Divulgação/Comunicação MPSC

Em Santa Catarina, o Museu Anita Garibaldi, em Laguna, e o Museu Willy Zumblick, em Tubarão, foram os focos do segundo dia da ação nacional do Ministério Público Federal de vistoria de museus. As inspeções foram realizadas na manhã desta quarta-feira, 24, e a força-tarefa conduzida pelo Ministério Público de Santa Catarina (MPSC) identificou a necessidade de ajustes estruturais, melhorias na equipe técnico, adequação da aquisição das obras e conservação do acervo.

No museu Anita Garibaldi, a ação foi coordenada pela promotora de justiça Luciana Cardoso Pilati Polli. A força tarefa não identificou problemas estruturais graves, uma vez que o museu passou por reforma concluída em 2012, mas constatou que alguns reparos que são necessários. A vistoria também verificou a necessidade de ampliação do quadro de pessoal com servidores efetivos, bem como de restauração e melhorias no sistema de conservação de peças do acervo.

Em Tubarão, a vistoria do museu Willy Zumblick, localizado no Centro Municipal de Cultura – que também utiliza o espaço para realização de oficinas voltadas à comunidade -, foi conduzida pelo promotor de justiça Sandro de Araujo.
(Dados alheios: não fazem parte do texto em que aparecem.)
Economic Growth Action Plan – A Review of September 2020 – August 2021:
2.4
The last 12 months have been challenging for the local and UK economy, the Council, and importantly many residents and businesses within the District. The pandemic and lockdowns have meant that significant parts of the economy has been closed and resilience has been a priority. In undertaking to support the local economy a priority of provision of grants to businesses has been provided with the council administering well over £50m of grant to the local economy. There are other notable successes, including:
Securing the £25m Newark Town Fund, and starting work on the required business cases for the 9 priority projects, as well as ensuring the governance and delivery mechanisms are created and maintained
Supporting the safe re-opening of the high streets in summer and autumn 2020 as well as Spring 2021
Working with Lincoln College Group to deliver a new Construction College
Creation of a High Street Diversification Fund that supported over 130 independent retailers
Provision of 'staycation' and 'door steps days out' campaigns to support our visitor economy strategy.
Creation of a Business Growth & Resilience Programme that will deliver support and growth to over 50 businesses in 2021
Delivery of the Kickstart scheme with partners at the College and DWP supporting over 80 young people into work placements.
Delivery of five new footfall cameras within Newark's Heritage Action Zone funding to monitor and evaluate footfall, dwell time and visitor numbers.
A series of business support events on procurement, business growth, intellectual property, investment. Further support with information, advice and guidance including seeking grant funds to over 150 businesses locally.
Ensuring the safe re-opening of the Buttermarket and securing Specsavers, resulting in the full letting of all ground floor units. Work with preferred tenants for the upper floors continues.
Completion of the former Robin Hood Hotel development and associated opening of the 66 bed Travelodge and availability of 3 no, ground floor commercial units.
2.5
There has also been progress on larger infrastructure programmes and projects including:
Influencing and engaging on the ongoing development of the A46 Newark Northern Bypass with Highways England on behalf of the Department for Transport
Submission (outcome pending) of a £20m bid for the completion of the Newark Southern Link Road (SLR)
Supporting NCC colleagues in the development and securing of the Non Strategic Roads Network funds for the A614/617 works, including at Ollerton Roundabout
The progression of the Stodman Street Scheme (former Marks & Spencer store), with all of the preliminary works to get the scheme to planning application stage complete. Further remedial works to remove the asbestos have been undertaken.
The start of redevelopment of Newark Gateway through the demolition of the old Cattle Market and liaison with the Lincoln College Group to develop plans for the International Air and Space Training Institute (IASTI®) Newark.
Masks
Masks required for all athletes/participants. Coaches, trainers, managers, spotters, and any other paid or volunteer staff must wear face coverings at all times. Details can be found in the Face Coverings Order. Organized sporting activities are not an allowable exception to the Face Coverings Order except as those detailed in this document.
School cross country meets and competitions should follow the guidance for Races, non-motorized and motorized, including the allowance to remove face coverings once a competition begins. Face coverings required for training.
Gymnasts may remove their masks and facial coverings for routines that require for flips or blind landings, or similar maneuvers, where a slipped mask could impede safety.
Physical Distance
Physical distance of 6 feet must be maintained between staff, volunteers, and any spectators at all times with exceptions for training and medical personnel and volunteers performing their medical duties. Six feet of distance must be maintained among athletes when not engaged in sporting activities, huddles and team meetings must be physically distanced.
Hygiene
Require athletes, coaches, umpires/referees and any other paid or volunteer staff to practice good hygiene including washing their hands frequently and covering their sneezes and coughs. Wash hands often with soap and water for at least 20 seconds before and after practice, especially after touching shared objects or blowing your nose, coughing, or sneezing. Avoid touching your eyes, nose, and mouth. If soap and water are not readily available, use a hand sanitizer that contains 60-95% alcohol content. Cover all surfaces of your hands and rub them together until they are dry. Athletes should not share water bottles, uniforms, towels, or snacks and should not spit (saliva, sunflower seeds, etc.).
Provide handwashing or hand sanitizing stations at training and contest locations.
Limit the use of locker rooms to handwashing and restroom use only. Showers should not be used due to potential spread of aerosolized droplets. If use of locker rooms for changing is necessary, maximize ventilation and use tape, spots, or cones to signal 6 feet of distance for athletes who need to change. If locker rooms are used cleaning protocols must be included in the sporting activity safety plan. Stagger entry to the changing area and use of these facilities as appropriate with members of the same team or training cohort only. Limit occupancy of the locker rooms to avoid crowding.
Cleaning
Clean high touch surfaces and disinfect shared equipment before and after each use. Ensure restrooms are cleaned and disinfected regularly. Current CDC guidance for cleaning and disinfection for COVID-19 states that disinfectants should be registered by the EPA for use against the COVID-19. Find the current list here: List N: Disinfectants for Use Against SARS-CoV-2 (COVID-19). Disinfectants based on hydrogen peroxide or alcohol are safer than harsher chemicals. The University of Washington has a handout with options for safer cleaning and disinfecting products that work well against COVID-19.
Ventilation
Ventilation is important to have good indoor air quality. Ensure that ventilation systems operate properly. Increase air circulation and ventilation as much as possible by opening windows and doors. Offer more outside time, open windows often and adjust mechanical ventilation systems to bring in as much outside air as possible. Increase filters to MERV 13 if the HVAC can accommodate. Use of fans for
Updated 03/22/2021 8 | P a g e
A inspeção apontou que a estrutura precisa ser melhorada para oferecer mais segurança e conforto aos visitantes, principalmente no que diz respeito ao combate e prevenção de incêndios. Também foi observada a necessidade de qualificação de pessoal e melhorias na catalogação e exposição correta dos materiais.

A partir das informações coletadas nas inspeções e registradas nos relatórios da força-tarefa e do Corpo de Bombeiros, o Ministério Público poderá propor os ajustes necessários por meio de recomendações ou acordos com os órgãos mantenedores dos museus ou até mesmo, caso necessário, ingressar com ações civis públicas na Justiça para buscar as adequações.

As próximas vistorias ocorrerão nesta quinta-feira, 25, no Museu Comunitário Almiro Theobaldo Muller, em Itapiranga, no Museu da Imagem e do Som de Santa Catarina e no Museu de Arte de Santa Catarina, ambos em Florianópolis.

Ação ocorre em 15 Estados

A ação começou a ser articulada após o incêndio que assolou o Museu Nacional, no Rio de Janeiro, com a perda de grande parte do acervo e destruição da edificação, que fez desaparecer importantes vestígios da nossa pré-história, da história e da construção da identidade de nosso País. Em nível nacional, a ação envolve unidades do Ministério Público estadual de 15 estados brasileiros, mais o Ministério Público Federal.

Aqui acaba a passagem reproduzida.